■ **What is expected**
Could you restate the entries below word for word and leave the images out?

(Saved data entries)

# # # # # # #

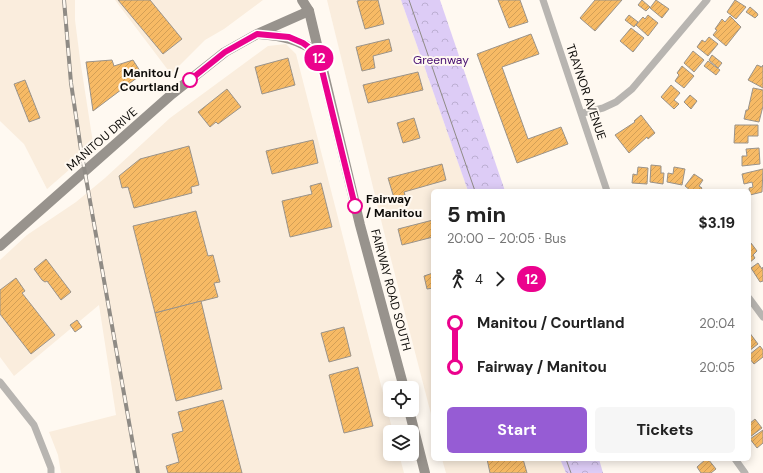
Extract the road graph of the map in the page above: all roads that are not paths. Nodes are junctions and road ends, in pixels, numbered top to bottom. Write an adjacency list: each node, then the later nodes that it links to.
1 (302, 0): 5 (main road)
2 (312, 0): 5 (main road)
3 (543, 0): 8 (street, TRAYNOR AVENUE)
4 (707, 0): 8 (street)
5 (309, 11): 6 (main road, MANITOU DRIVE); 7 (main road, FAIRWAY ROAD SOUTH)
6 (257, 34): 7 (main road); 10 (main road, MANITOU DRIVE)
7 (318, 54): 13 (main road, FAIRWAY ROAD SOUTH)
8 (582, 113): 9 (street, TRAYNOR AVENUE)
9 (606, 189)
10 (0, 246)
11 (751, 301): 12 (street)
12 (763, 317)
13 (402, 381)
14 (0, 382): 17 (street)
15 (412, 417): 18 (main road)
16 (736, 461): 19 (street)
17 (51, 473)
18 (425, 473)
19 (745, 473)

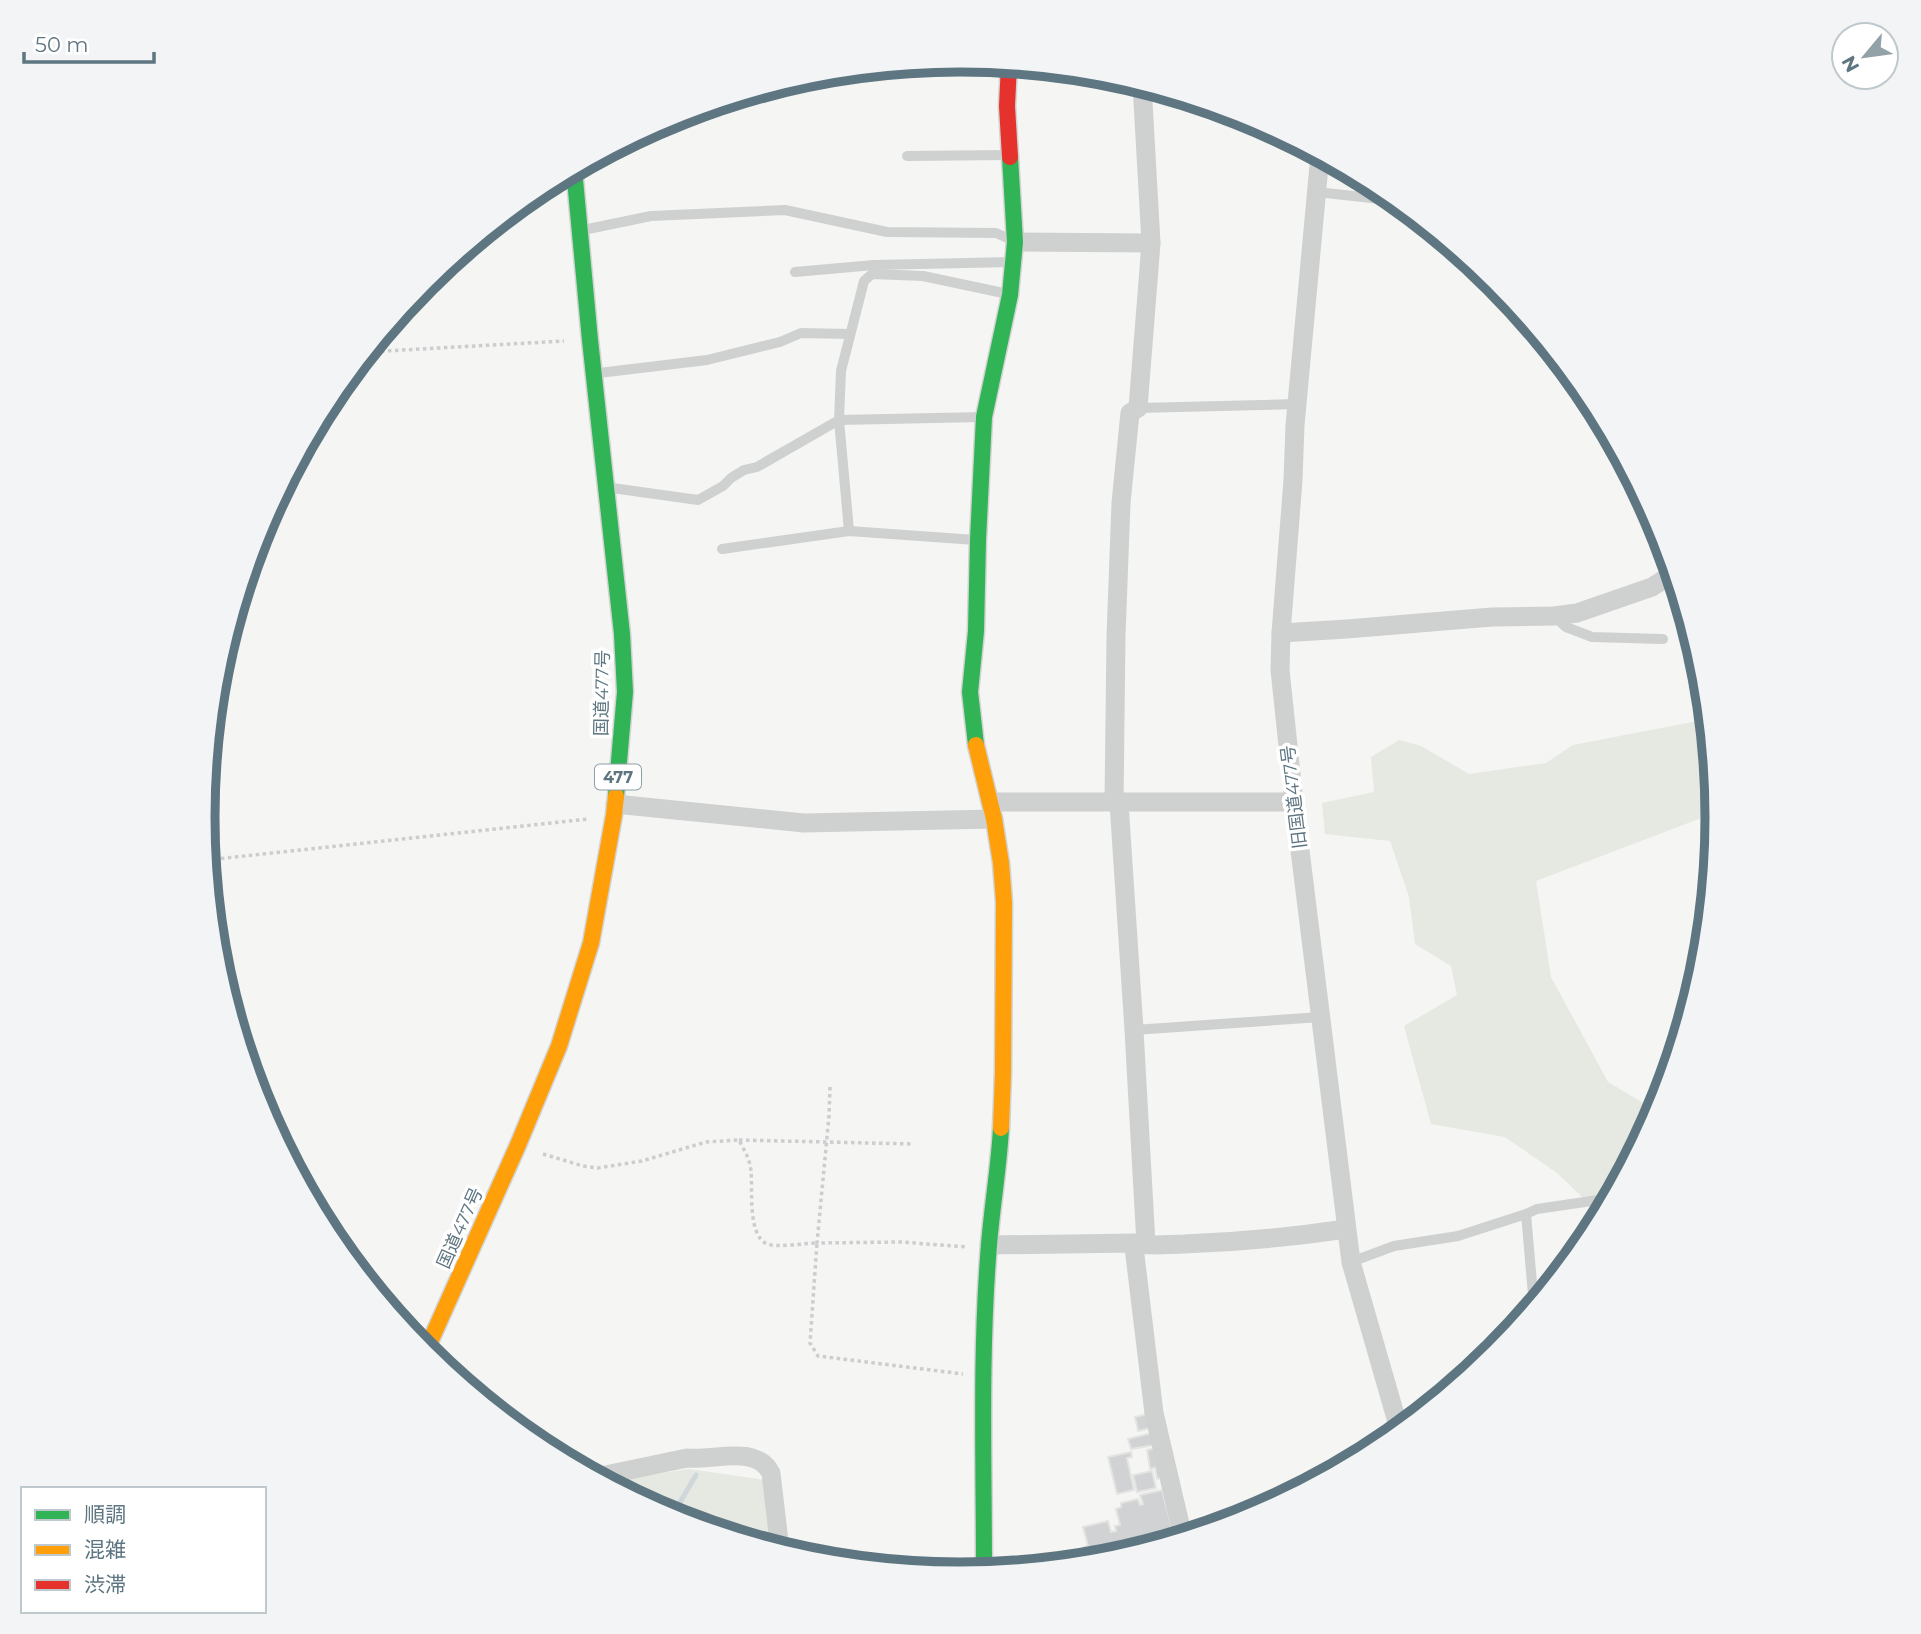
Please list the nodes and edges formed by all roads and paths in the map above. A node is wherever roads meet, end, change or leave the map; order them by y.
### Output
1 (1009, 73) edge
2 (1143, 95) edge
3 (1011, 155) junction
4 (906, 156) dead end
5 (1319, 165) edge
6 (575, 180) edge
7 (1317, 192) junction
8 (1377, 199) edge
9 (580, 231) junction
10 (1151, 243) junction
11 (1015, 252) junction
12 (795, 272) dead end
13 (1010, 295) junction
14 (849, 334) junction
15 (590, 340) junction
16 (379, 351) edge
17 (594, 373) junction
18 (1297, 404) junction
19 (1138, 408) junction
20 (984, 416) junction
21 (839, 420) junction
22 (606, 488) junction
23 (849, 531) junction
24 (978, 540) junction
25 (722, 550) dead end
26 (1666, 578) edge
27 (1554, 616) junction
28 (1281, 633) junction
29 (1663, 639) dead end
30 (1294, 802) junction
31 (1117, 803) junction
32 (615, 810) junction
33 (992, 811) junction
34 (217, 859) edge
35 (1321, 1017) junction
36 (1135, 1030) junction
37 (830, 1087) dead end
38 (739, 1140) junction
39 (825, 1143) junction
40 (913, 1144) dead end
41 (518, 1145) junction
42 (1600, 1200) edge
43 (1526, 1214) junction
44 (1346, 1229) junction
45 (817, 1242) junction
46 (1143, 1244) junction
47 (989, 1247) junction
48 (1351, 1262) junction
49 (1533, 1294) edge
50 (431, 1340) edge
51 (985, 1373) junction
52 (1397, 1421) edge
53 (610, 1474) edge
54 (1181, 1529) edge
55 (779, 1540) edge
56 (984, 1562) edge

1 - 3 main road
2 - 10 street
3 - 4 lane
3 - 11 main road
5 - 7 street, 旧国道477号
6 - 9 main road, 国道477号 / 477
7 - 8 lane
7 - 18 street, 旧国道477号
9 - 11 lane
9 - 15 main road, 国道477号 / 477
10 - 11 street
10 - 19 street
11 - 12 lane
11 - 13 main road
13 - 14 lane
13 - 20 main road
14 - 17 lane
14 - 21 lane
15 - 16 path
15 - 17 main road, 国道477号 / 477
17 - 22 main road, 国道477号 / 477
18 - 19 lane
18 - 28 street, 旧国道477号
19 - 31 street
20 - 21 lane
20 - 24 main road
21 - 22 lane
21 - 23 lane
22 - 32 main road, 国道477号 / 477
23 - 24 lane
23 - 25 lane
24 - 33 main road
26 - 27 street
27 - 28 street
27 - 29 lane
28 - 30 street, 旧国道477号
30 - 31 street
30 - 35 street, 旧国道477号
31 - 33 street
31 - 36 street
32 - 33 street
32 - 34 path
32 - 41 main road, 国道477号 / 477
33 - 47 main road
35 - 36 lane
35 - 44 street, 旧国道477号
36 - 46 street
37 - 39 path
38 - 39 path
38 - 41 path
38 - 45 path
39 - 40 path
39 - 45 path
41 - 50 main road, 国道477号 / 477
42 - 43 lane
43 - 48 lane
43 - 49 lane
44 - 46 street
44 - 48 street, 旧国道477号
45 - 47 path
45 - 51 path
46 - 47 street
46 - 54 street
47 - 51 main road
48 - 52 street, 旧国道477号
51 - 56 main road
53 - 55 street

# # # # # # #

■ **Exercise answer**
Extract the road graph of the map in the page above: all roads that are not paths. Nodes are junctions and road ends, in pixels, numbered top to bottom. Write an adjacency list: each node, then the later nodes that it links to.
1 (302, 0): 5 (main road)
2 (312, 0): 5 (main road)
3 (543, 0): 8 (street, TRAYNOR AVENUE)
4 (707, 0): 8 (street)
5 (309, 11): 6 (main road, MANITOU DRIVE); 7 (main road, FAIRWAY ROAD SOUTH)
6 (257, 34): 7 (main road); 10 (main road, MANITOU DRIVE)
7 (318, 54): 13 (main road, FAIRWAY ROAD SOUTH)
8 (582, 113): 9 (street, TRAYNOR AVENUE)
9 (606, 189)
10 (0, 246)
11 (751, 301): 12 (street)
12 (763, 317)
13 (402, 381)
14 (0, 382): 17 (street)
15 (412, 417): 18 (main road)
16 (736, 461): 19 (street)
17 (51, 473)
18 (425, 473)
19 (745, 473)

Please list the nodes and edges formed by all roads and paths in the map above. A node is wherever roads meet, end, change or leave the map; order them by y.
### Output
1 (1009, 73) edge
2 (1143, 95) edge
3 (1011, 155) junction
4 (906, 156) dead end
5 (1319, 165) edge
6 (575, 180) edge
7 (1317, 192) junction
8 (1377, 199) edge
9 (580, 231) junction
10 (1151, 243) junction
11 (1015, 252) junction
12 (795, 272) dead end
13 (1010, 295) junction
14 (849, 334) junction
15 (590, 340) junction
16 (379, 351) edge
17 (594, 373) junction
18 (1297, 404) junction
19 (1138, 408) junction
20 (984, 416) junction
21 (839, 420) junction
22 (606, 488) junction
23 (849, 531) junction
24 (978, 540) junction
25 (722, 550) dead end
26 (1666, 578) edge
27 (1554, 616) junction
28 (1281, 633) junction
29 (1663, 639) dead end
30 (1294, 802) junction
31 (1117, 803) junction
32 (615, 810) junction
33 (992, 811) junction
34 (217, 859) edge
35 (1321, 1017) junction
36 (1135, 1030) junction
37 (830, 1087) dead end
38 (739, 1140) junction
39 (825, 1143) junction
40 (913, 1144) dead end
41 (518, 1145) junction
42 (1600, 1200) edge
43 (1526, 1214) junction
44 (1346, 1229) junction
45 (817, 1242) junction
46 (1143, 1244) junction
47 (989, 1247) junction
48 (1351, 1262) junction
49 (1533, 1294) edge
50 (431, 1340) edge
51 (985, 1373) junction
52 (1397, 1421) edge
53 (610, 1474) edge
54 (1181, 1529) edge
55 (779, 1540) edge
56 (984, 1562) edge

1 - 3 main road
2 - 10 street
3 - 4 lane
3 - 11 main road
5 - 7 street, 旧国道477号
6 - 9 main road, 国道477号 / 477
7 - 8 lane
7 - 18 street, 旧国道477号
9 - 11 lane
9 - 15 main road, 国道477号 / 477
10 - 11 street
10 - 19 street
11 - 12 lane
11 - 13 main road
13 - 14 lane
13 - 20 main road
14 - 17 lane
14 - 21 lane
15 - 16 path
15 - 17 main road, 国道477号 / 477
17 - 22 main road, 国道477号 / 477
18 - 19 lane
18 - 28 street, 旧国道477号
19 - 31 street
20 - 21 lane
20 - 24 main road
21 - 22 lane
21 - 23 lane
22 - 32 main road, 国道477号 / 477
23 - 24 lane
23 - 25 lane
24 - 33 main road
26 - 27 street
27 - 28 street
27 - 29 lane
28 - 30 street, 旧国道477号
30 - 31 street
30 - 35 street, 旧国道477号
31 - 33 street
31 - 36 street
32 - 33 street
32 - 34 path
32 - 41 main road, 国道477号 / 477
33 - 47 main road
35 - 36 lane
35 - 44 street, 旧国道477号
36 - 46 street
37 - 39 path
38 - 39 path
38 - 41 path
38 - 45 path
39 - 40 path
39 - 45 path
41 - 50 main road, 国道477号 / 477
42 - 43 lane
43 - 48 lane
43 - 49 lane
44 - 46 street
44 - 48 street, 旧国道477号
45 - 47 path
45 - 51 path
46 - 47 street
46 - 54 street
47 - 51 main road
48 - 52 street, 旧国道477号
51 - 56 main road
53 - 55 street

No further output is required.